The controller - who was using a DVD player - learned of the mishap early on Sunday when he was contacted by a military pilot, the FAA said. The administration has suspended the controller and a manager at the centre.
Sleeping at work
The day before the incident, a controller fell asleep while working an overnight shift at regional radar facility in Miami in the state of Florida.
The FAA has suspended a total of nine controllers and supervisors since late March over incidents involving workers sleeping on the job.
Almost all of the incidents occurred during overnight shifts.

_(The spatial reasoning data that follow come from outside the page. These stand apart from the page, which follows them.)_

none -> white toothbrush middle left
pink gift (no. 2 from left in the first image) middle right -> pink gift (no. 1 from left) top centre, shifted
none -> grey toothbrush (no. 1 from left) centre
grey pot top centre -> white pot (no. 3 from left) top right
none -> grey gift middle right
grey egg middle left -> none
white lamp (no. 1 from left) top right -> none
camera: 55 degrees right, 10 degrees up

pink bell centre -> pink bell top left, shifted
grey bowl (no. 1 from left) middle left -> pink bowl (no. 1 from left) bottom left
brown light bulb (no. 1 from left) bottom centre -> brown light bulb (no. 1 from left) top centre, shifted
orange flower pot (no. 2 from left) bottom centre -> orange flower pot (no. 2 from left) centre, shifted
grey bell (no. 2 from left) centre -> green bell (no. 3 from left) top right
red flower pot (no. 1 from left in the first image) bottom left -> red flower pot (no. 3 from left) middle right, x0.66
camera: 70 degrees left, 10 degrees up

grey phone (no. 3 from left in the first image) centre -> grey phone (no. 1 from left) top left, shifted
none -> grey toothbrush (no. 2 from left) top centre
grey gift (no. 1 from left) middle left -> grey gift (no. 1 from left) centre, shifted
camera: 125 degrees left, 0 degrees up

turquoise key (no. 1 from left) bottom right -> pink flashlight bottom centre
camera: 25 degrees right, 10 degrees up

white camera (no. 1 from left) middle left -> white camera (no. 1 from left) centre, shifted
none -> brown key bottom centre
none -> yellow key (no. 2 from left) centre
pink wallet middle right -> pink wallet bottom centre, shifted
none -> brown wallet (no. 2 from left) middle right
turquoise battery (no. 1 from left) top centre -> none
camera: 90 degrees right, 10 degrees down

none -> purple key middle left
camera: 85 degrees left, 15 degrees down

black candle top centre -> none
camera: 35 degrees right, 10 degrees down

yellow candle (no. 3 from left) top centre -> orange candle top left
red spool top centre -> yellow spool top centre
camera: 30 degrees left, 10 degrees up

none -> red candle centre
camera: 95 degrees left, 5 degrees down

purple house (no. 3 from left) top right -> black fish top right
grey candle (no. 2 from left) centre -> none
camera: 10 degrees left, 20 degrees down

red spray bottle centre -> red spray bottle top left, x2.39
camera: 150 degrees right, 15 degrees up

Early on Monday, before the air traffic control agency disclosed the incident in Ohio, FAA Administrator Randy Babbitt said he was "infuriated" that air traffic controllers had been caught sleeping at work recently.
"None of us in this business can... tolerate any of this," Mr Babbitt said.
"It absolutely has to stop," he added.
Transportation Secretary Ray LaHood has expressed his concern about the incidents in a series of television interviews during the past several days.
The head of the FAA, Hank Krakowski, who oversaw the day-to-day operations of 15,000 controllers at 400 airports, resigned on Thursday.
The agency has recently said it will require controllers to have an extra hour off between shifts.
After the changes take effect, controllers will have a minimum of nine hours off between shifts - an increase from the current minimum of eight.